Dr Shahida Akhter, a well-known doctor a child health specialist, passed away in Dhaka on May 1, 2021

Shri Arvind R. Deo, a retired Indian Foreign Service Officer, who served as India’s Ambassador to Nepal and Hungary in the 1980s. passed away on May 18, 2021.

Prof Mansura Haidar, who passed away on May 23, 2021, had been Chair and Coordinator of the Centre of Advanced Study, Aligarh Muslim University, Visiting Professor at the Academy of Third World Studies (now Academy of International Studies), Jamia Millia Islamia, and Senior Academic Consultant at the IGNCA. She was a specialist in the medieval history of Central Asia.

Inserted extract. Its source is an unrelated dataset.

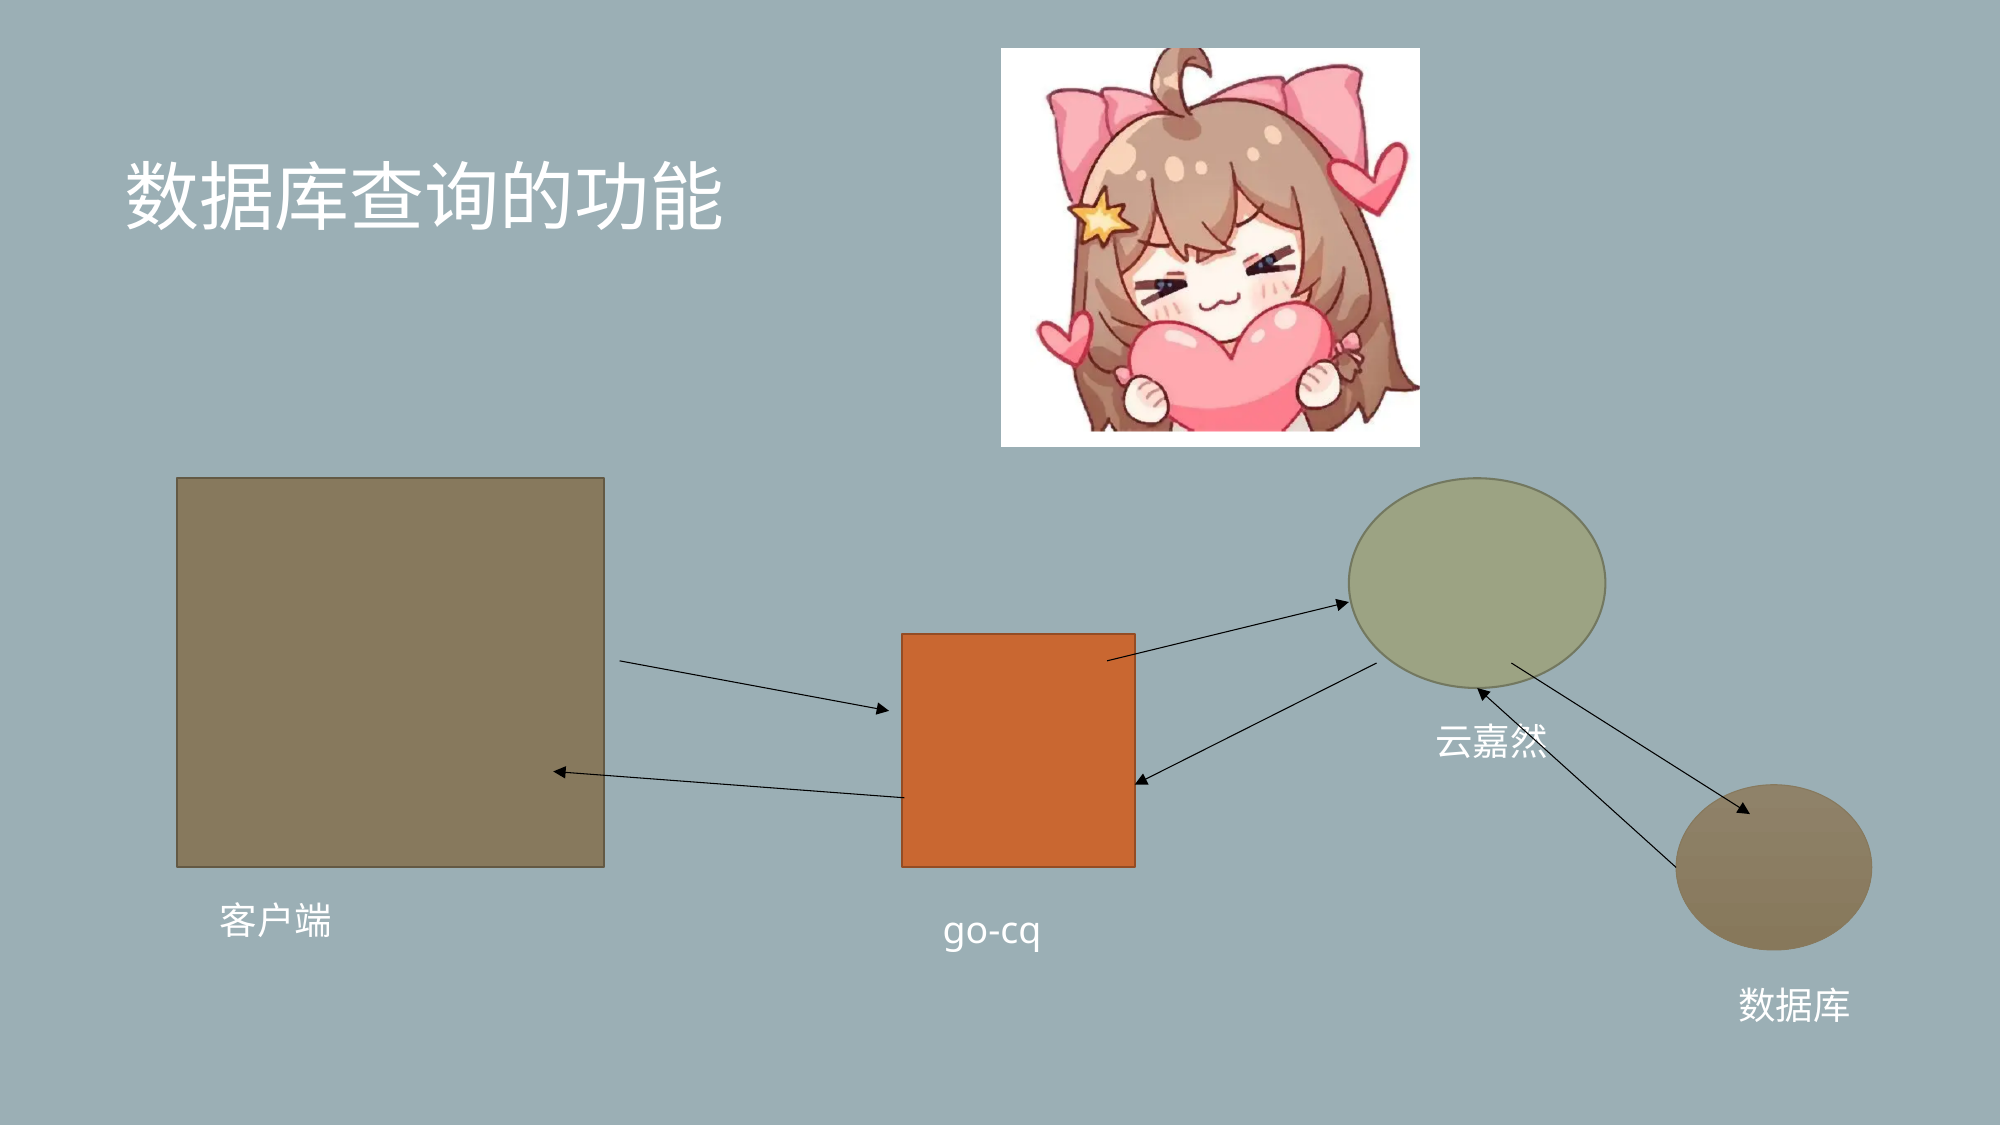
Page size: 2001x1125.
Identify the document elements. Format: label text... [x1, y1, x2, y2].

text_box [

K Saradamoni, the social scientist, feminist, writer passed away on May 26, 2021. She was an economist who retired from the Indian Statistical Institute, New Delhi. Her writings some of which appeared in Mainstream, covered a wide range of subjects from women, labour, caste to inequality. The late N. Gopinathan Nair, the founder-editor of Janayugam, the newspaper of the undivided Communist Party in erstwhile Travancore and someone who also worked for Patriot in New Delhi. He was married to Dr K Saradamoni.

HS Doreswamy, the 104-year-old Gandhian, from Karnataka passed away on May 26, 2021. He was 23-years-old when he was jailed for organizing strikes against the British.